How much can problems with coherence theorems be addressed by modeling things as subagents?
How much will AI systems behave like consisting of multiple subagents?
All three of these feel pretty important to me.
The “many decisions can be thought of as a committee requiring unanimous agreement” model felt intuitively right to me, and afterwards I’ve observed myself behaving in ways which seem compatible with it, and thought of this post.
Wouldn’t decisions about e.g. which objects get selected and broadcast to the global workspace be made by a majority or plurality of subagents? “Committee requiring unanimous agreement” feels more like what would be the case in practice for a unified mind, to use a TMI term. I guess the unanimous agreement is only required because we’re looking for strict/formal coherence in the overall system, whereas e.g. suboptimally-unified/coherent humans with lots of akrasia can have tug-of-wars between groups of subagents for control.
The way I’d think of it, it’s not that you literally need unanimous agreement, but that in some situations there may be subagents that are strong enough to block a given decision. And then if you only look at the subagents that are strong enough to exert a major influence on that particular decision (and ignore the ones either who don’t care about it or who aren’t strong enough to make a difference), it kind of looks like a committee requiring unanimous agreement.

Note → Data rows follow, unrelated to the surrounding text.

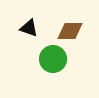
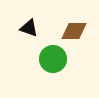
brown diamond: moved 4 px right
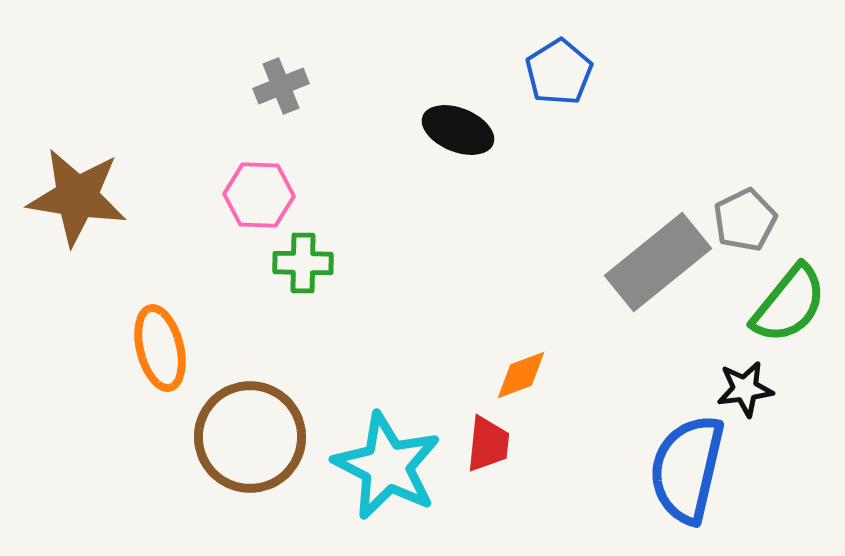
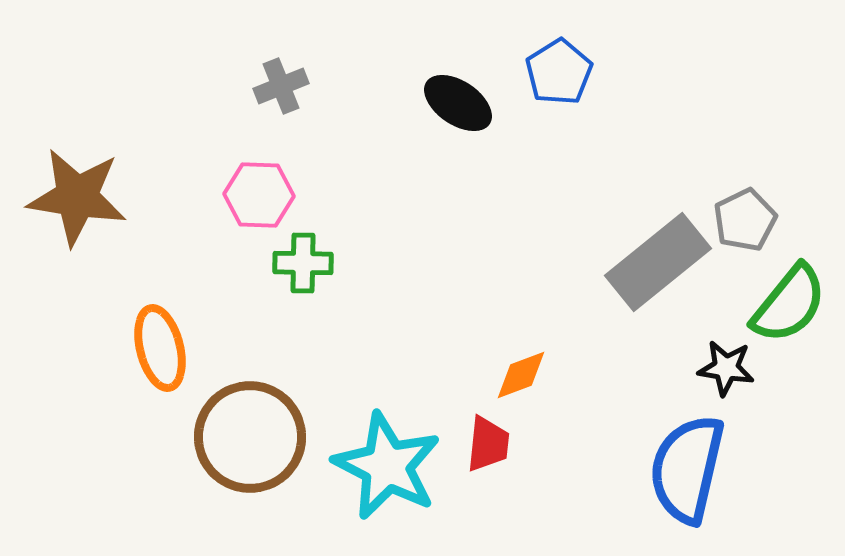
black ellipse: moved 27 px up; rotated 12 degrees clockwise
black star: moved 19 px left, 21 px up; rotated 16 degrees clockwise
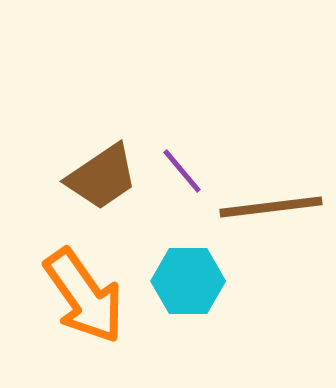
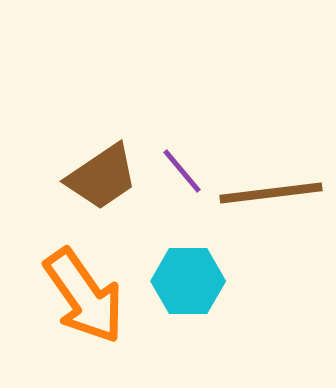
brown line: moved 14 px up
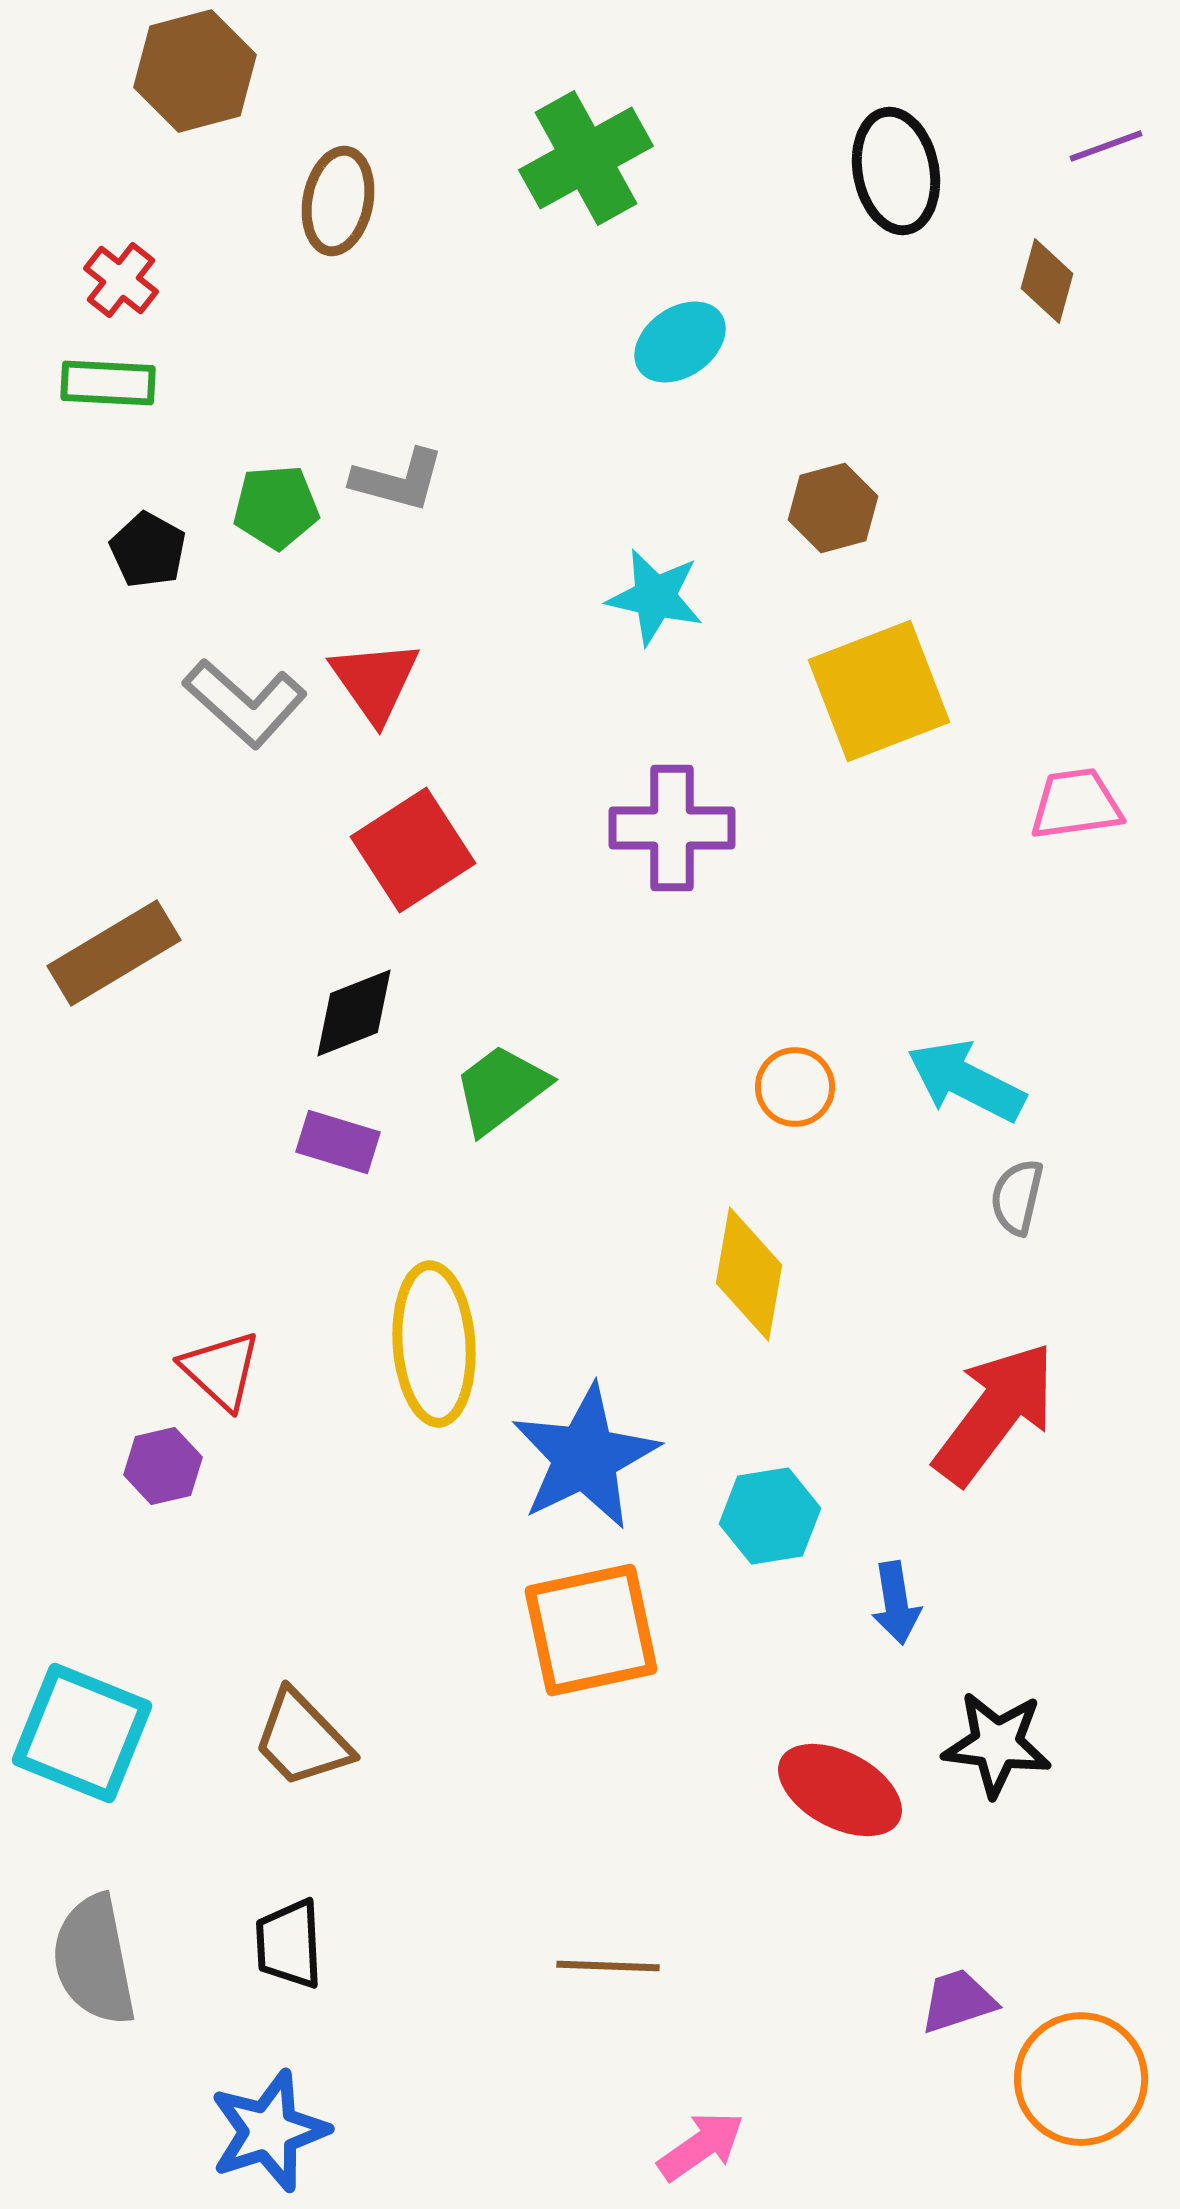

It gets a little handwavy and metaphorical but so does the concept of a subagent. :)
Ah, I think that makes sense. Is this somehow related to the idea that the consciousness is more of a “last stop for a veto from the collective mind system” for already-subconsciously-initiated thoughts and actions? Struggling to remember where I read this, though.

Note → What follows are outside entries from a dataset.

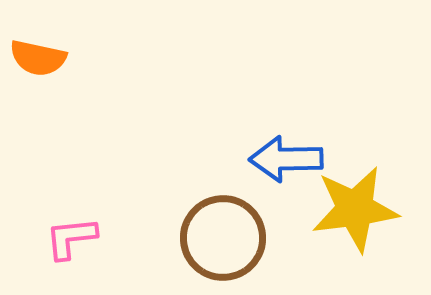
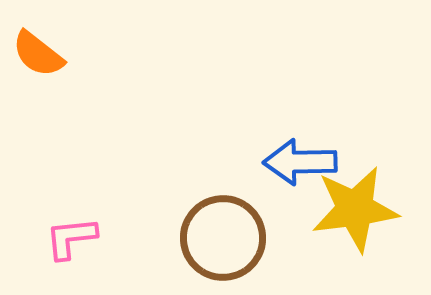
orange semicircle: moved 4 px up; rotated 26 degrees clockwise
blue arrow: moved 14 px right, 3 px down
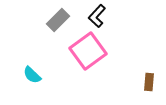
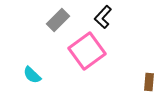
black L-shape: moved 6 px right, 1 px down
pink square: moved 1 px left
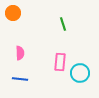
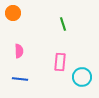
pink semicircle: moved 1 px left, 2 px up
cyan circle: moved 2 px right, 4 px down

Yeah, considering the fact that subagents are only “agents” insofar as it makes sense to apply the intentional stance (the thing we’d like to avoid having to apply to the whole system because it seems fundamentally limited) to the individual parts, I’m not surprised. It seems like it’s either “agents all the way down” or abandon the concept of agency altogether (although posing that dichotomy feels like a suspicious presumption of agency, itself!).